Supplied text Start Marker

Hey, on second thought, the Martelly-Lamothe tandem does remind me of William Holder’s Lord of the Flies, a government of little boys, for little boys, by little boys.

Here hoping that in the waning years of this administration, the propagandist arm of the Tèt Kale regime, in shoring up legacy points for the collective memory of an ever-forgetful nation, does not list the opening of a Kenneth Cole boutique as an accomplishment. Because both the opening and the reaction fit the narrative and the motto of that government: Haiti is open for business. 

Not only is Haiti open for business, but that boutique is the sounding horn of the raucous train of social progress speeding through the decaying city of Port-au-Prince. A train, to be certain, that only accommodates the few, as evidenced by the few stops it made, you know, like the Oasis stop, the Best Western stop and the Caracol stop.

Haiti has long become something akin to an old, dusty vinyl record with a stuck needle, and the listener having to hear the same s**t over and over. But only, the listener never seems to get annoyed and enjoys the repetitiveness and sometimes even sings along.

Michel Martelly and Laurent Lamothe keep telling us Haiti is open for business, because open for business means investments, investments, investments. And investments, investments, investments mean jobs, jobs, jobs for millions of impoverished Haitians, who have all been promised that poverty will be done away with soon. Very soon. 

Michel Martelly will probably be disappointed to learn that Haiti has been open for business since 1915 and that he’s hardly the first one to pioneer this foreign investment idea that he seems to hold so dear.

Supplied text End Marker
Records shown Start Marker

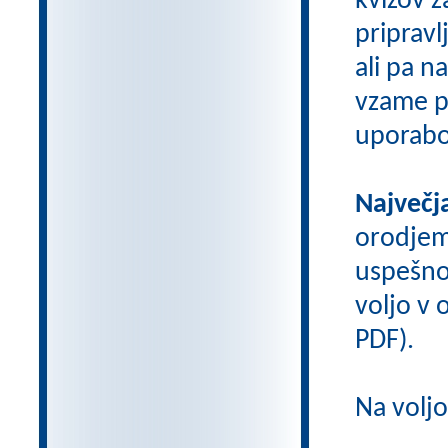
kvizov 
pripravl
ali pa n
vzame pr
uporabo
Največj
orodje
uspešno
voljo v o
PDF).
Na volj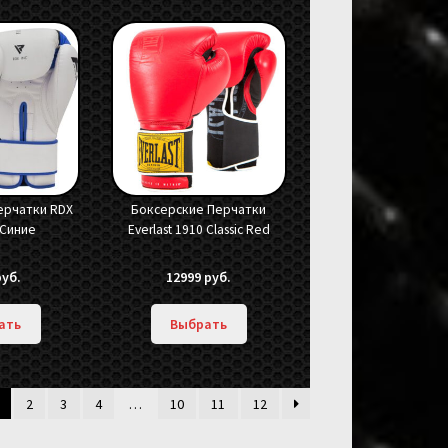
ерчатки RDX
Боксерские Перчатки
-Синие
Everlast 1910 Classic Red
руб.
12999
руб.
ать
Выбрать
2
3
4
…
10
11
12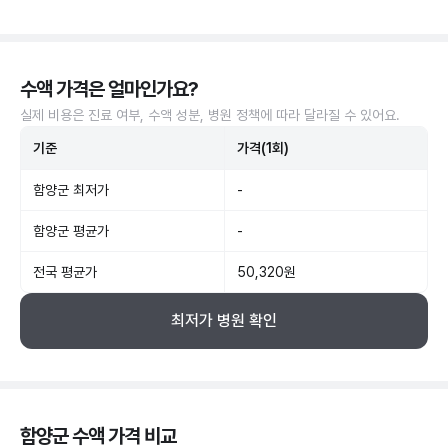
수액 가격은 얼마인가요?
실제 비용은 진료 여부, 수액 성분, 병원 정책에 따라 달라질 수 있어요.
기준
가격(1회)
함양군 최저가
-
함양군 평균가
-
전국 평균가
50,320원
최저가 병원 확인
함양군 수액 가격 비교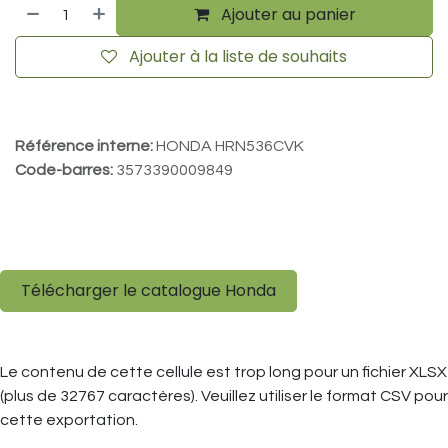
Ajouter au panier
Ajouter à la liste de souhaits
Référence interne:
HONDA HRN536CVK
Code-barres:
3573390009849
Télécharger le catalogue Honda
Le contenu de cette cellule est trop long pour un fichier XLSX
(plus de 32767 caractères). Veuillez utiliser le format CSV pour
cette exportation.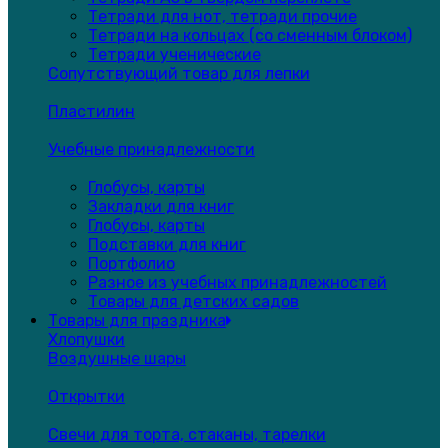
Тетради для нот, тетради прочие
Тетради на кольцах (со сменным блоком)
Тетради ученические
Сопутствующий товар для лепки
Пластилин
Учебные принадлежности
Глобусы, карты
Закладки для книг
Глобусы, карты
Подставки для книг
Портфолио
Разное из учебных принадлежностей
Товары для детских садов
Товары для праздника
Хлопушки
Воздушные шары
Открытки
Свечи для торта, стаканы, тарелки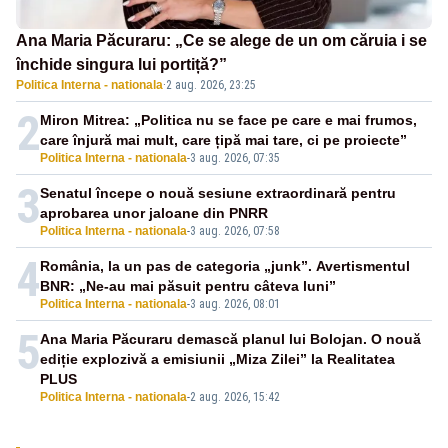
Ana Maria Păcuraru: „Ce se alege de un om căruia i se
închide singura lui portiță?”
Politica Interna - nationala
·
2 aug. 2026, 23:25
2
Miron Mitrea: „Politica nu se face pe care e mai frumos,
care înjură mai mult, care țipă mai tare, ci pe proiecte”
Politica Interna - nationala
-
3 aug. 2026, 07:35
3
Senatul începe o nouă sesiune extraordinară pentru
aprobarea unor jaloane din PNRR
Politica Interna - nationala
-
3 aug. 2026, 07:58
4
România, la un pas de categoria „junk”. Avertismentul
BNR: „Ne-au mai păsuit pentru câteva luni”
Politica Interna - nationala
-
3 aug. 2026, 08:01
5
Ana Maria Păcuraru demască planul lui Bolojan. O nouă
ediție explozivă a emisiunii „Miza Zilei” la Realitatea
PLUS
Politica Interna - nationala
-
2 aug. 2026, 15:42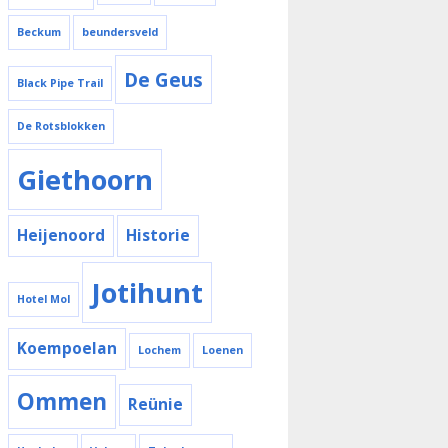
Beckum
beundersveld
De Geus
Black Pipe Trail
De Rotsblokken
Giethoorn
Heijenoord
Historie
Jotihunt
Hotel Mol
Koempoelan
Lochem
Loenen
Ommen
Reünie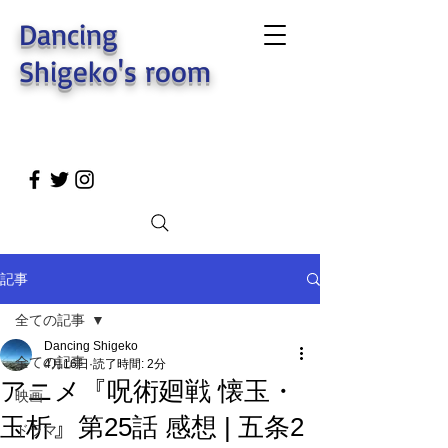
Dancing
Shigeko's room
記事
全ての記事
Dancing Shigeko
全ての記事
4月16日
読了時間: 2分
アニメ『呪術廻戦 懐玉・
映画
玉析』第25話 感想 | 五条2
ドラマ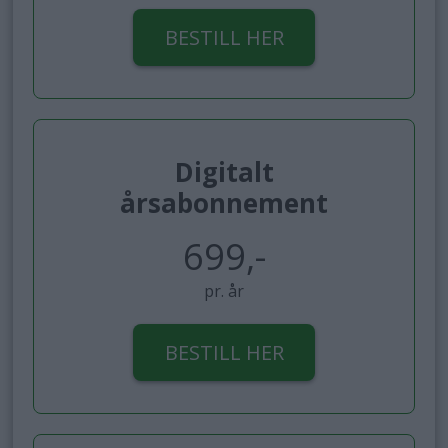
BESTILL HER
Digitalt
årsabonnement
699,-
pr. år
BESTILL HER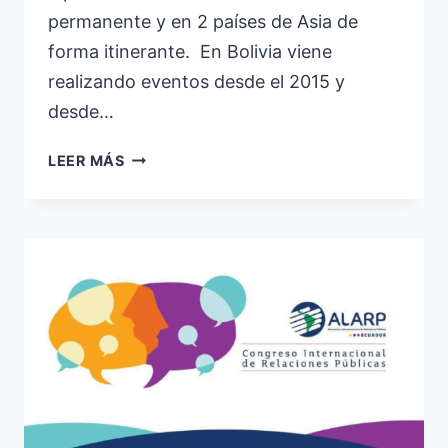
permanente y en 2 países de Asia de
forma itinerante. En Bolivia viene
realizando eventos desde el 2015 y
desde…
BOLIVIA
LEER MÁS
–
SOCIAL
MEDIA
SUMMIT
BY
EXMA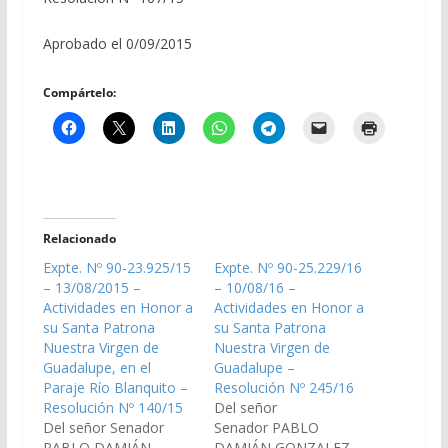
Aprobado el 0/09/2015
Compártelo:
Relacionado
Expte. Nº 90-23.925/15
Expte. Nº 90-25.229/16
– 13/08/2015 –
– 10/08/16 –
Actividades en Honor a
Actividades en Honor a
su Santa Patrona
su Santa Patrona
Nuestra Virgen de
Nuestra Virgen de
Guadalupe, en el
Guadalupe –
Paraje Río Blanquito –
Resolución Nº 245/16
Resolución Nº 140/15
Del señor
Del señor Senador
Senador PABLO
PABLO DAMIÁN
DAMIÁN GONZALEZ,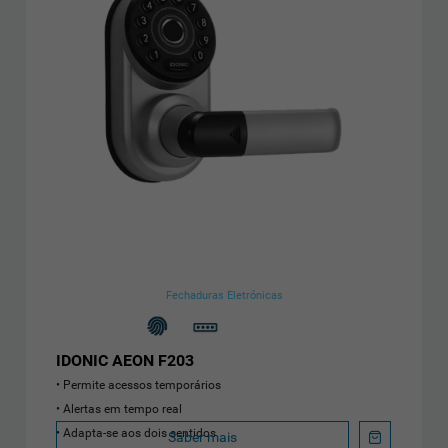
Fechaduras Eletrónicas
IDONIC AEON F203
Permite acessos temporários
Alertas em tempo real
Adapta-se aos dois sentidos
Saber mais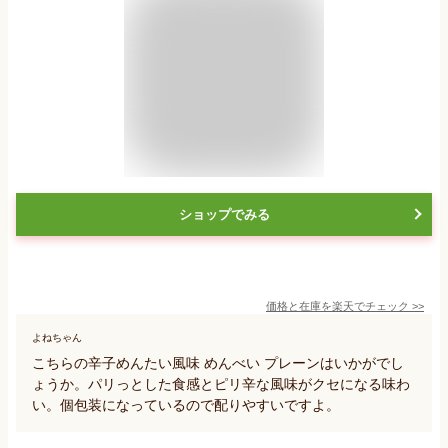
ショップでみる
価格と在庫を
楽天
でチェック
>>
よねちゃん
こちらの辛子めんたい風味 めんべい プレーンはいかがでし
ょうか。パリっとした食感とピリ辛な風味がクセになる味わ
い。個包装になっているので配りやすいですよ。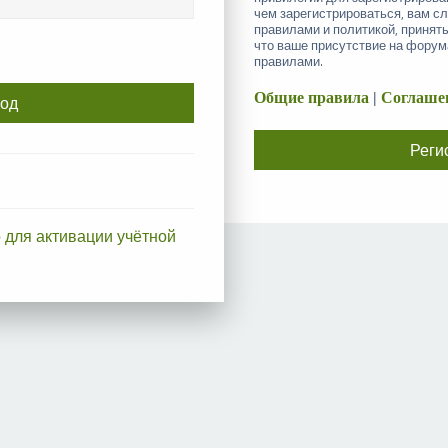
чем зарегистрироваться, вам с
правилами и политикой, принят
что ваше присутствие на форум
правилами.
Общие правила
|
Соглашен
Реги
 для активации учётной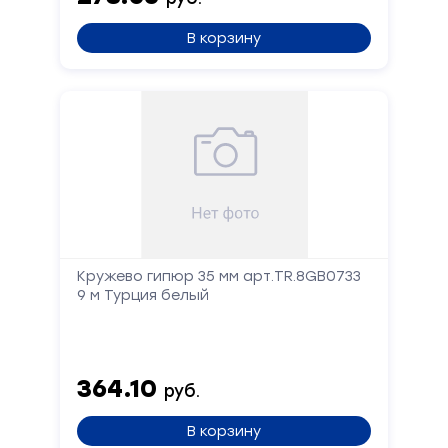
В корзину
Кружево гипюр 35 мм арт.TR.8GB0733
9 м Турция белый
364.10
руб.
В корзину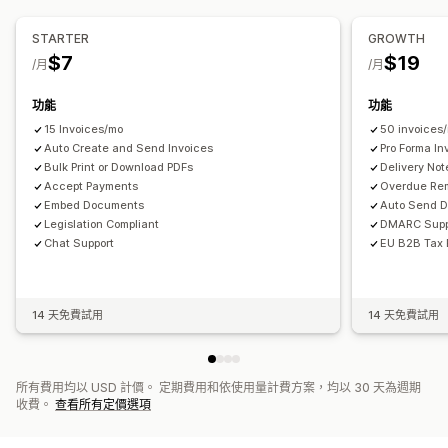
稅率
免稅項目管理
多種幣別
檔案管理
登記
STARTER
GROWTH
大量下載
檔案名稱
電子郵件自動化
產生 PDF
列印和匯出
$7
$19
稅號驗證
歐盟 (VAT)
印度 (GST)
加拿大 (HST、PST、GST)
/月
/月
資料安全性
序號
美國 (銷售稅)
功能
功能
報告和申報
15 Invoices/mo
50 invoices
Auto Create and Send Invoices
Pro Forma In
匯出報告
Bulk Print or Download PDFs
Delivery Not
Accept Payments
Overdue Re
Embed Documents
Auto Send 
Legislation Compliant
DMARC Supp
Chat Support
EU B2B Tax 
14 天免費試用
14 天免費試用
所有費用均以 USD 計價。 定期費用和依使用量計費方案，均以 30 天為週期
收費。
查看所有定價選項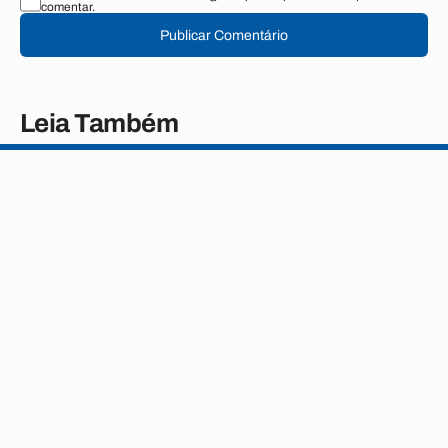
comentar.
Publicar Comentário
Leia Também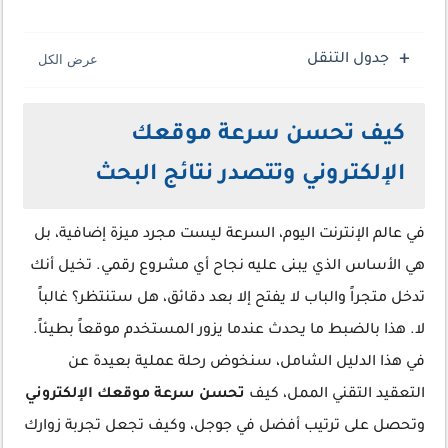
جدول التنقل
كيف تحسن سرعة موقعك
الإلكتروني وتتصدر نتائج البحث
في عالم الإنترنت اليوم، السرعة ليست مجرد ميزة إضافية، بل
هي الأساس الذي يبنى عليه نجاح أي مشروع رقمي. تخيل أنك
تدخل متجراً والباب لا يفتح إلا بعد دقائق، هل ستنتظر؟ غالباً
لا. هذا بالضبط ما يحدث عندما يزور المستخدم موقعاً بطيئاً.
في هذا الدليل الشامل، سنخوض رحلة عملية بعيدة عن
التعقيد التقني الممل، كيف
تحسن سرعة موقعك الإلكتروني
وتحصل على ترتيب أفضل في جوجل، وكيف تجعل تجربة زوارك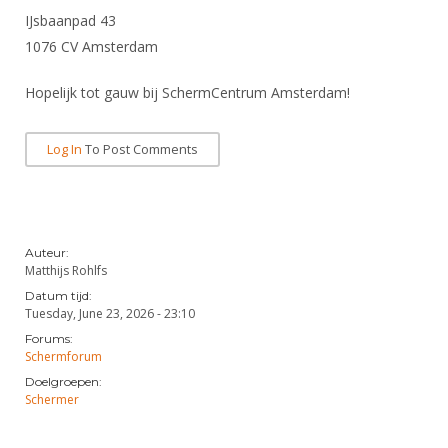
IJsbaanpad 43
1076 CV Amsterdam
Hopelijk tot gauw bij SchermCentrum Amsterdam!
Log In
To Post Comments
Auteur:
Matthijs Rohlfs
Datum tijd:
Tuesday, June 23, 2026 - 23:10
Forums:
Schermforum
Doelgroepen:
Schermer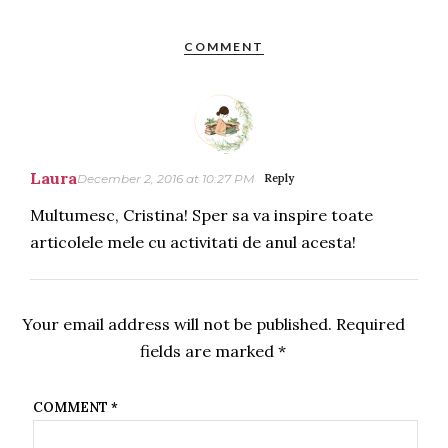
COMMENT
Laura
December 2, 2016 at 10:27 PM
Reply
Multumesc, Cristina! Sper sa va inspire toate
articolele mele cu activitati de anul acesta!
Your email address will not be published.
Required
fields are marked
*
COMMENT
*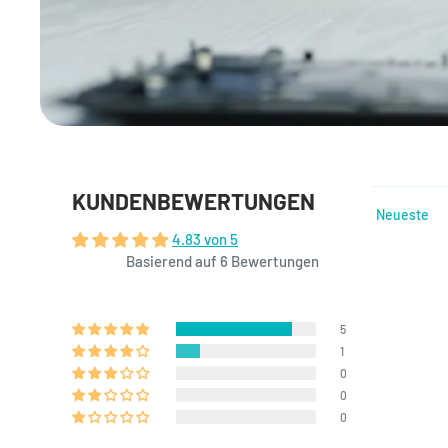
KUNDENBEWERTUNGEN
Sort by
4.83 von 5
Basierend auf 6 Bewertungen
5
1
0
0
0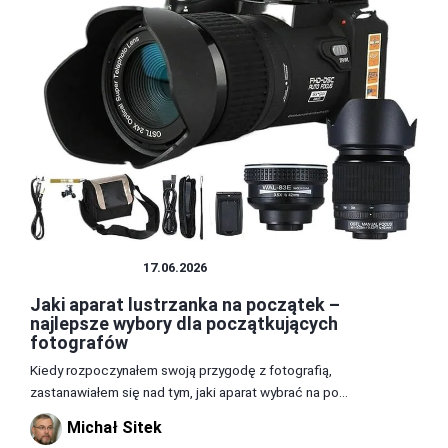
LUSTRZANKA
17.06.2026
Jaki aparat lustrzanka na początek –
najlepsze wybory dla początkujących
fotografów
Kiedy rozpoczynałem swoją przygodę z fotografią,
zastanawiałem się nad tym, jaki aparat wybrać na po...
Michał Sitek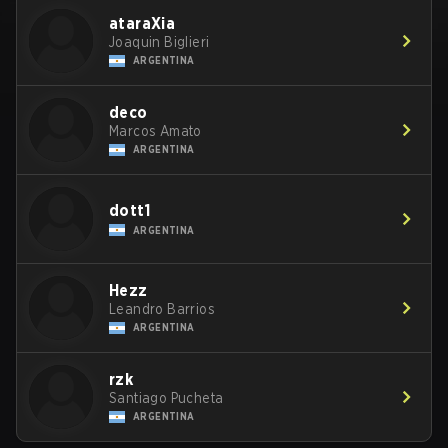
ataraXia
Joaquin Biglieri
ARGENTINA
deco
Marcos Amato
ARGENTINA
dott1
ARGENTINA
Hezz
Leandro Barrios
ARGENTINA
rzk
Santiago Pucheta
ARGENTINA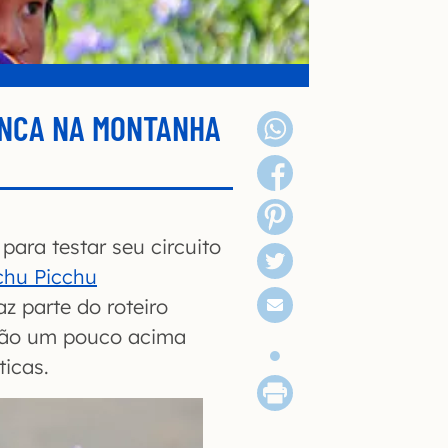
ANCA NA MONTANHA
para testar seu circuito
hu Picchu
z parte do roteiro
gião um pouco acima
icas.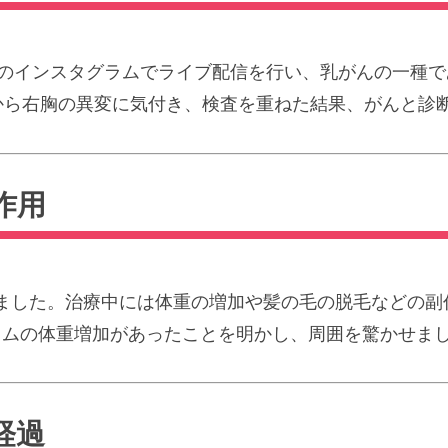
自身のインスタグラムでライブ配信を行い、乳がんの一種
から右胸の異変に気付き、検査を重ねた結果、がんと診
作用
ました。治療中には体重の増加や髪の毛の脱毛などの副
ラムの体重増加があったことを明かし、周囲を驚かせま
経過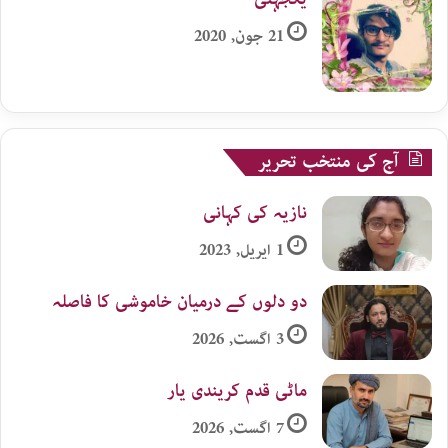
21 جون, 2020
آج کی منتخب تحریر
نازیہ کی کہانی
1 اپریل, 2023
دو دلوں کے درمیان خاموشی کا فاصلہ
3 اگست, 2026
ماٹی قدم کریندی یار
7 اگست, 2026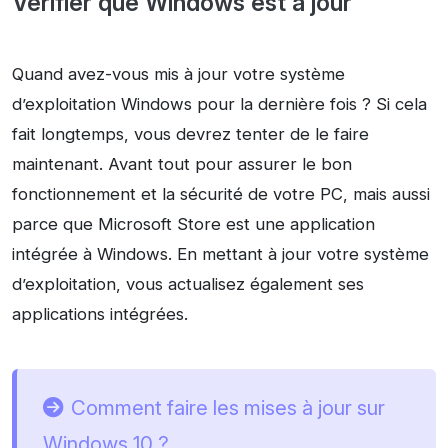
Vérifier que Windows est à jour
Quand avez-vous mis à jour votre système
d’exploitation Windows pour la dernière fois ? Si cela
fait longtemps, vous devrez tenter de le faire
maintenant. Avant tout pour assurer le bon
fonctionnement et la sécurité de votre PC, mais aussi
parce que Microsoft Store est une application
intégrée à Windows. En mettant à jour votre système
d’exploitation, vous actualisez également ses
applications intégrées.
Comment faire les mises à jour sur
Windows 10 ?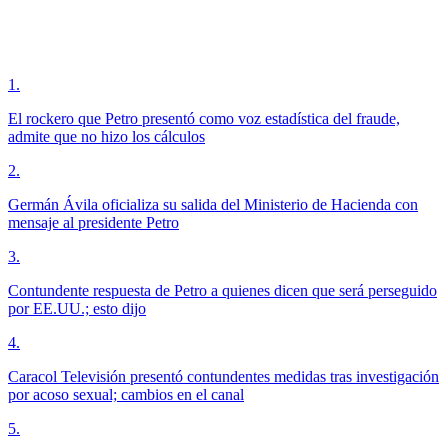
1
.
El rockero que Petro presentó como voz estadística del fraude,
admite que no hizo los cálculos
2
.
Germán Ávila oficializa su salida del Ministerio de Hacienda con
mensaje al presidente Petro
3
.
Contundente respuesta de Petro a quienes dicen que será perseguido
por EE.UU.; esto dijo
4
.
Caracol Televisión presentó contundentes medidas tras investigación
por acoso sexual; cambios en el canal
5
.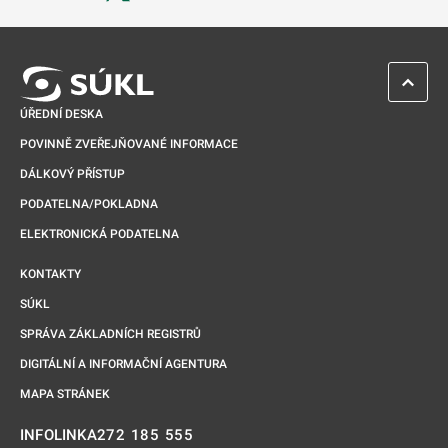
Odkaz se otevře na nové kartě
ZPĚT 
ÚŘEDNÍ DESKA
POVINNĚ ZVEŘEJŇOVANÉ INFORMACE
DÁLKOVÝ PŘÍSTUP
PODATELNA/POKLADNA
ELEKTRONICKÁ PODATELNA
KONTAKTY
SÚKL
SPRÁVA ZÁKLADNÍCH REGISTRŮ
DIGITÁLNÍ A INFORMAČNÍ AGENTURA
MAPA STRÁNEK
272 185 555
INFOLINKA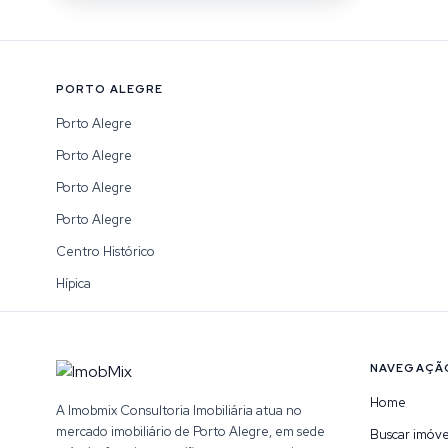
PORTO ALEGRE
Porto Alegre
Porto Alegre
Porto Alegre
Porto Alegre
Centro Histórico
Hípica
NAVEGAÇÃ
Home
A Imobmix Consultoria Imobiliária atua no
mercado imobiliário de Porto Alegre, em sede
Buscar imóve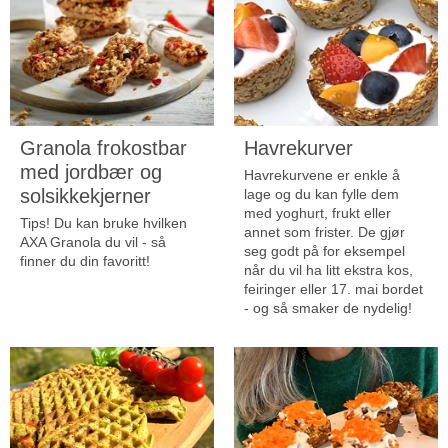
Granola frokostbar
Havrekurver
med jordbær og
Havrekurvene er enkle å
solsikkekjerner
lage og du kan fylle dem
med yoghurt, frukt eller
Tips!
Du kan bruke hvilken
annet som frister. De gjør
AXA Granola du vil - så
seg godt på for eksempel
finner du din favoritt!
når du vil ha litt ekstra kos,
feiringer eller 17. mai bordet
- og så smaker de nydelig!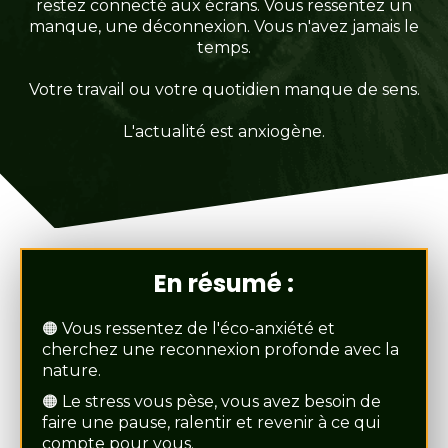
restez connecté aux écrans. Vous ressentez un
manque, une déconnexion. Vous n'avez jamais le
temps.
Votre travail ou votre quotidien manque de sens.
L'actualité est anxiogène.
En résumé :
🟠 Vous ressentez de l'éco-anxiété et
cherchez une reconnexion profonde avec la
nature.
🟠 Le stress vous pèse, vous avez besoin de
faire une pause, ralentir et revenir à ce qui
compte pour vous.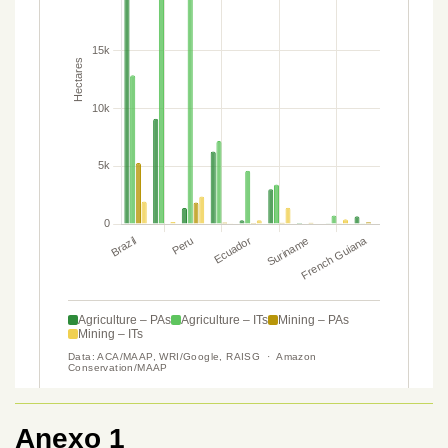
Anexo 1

Records shown End Marker

Request
Carry on the commentary about Haiti being "open for business" under Martelly and Lamothe, starting right after its last sentence.

Task response
Vilbrun Guillaume Sam held just such ideas one hundred years before, and the post signs of history seem to suggest that the holding of such ideas was the harbinger of his demise: the population of Port-au-Prince rose up against him, split his skull with a machete and then paraded his mutilated corpse through the avenues and boulevards of the capital. 

In learning of the downfall of their collaborator, Washington did not waste a breath. It cabled Admiral Caperton, whose ship, the U.S.S. Washington, had been poised off the shores of Port-au-Prince for quite some months, stalking the island from afar like a tiger stalks its prey, chancing on the opportune moment to attack. For Caperton, the lynching of Sam was quite the golden opportunity to gut the prey which had been stalked for decades now by his Washington bosses.

Caperton ordered the landing of 330 US marines in Port-au-Prince. They were here to preserve law and order. They were here for humanitarian concerns and for the protection and well-being of the Haitians and all the other s**t they said when Bush invaded Iraq. 

With the best military of the world at his disposal, Caperton proceeded to open the country for business. He seized all the customhouses of the island, leaving him in complete control of the country’s finances. That bad white dude even had power over the salaries of the Haitian government. Say a government official did not wish to sign a particularly treaty into law because he felt the law insulted Haiti’s sovereignty, then Caperton simply froze his salary until he ratified the damn treaty. Don’t believe me? Ask Sudre Dartiguenave, Pauleus Sannon, hell, ask the entire chamber of deputies of 1915.

An American financial adviser was appointed to play big daddy to the Haitian government; it could not spend a dime of its own monies without consulting with its big daddy . 

And then, feeling that Haiti’s doors were not opened wide enough, because if you are open for business, your doors have to be wide open, (heck, forget open, they might as well tear them apart completely as to ensure they never close again!) they came across a particular article in the Haitian constitution explicitly barring foreigners to own land.

It would appear that Dessalines, dead for over 100 years, had the last laugh. He had been the architect of that article and by such maneuver, had managed to protect the black citizens of Haiti from the wretched jaws of an ever marching capitalism.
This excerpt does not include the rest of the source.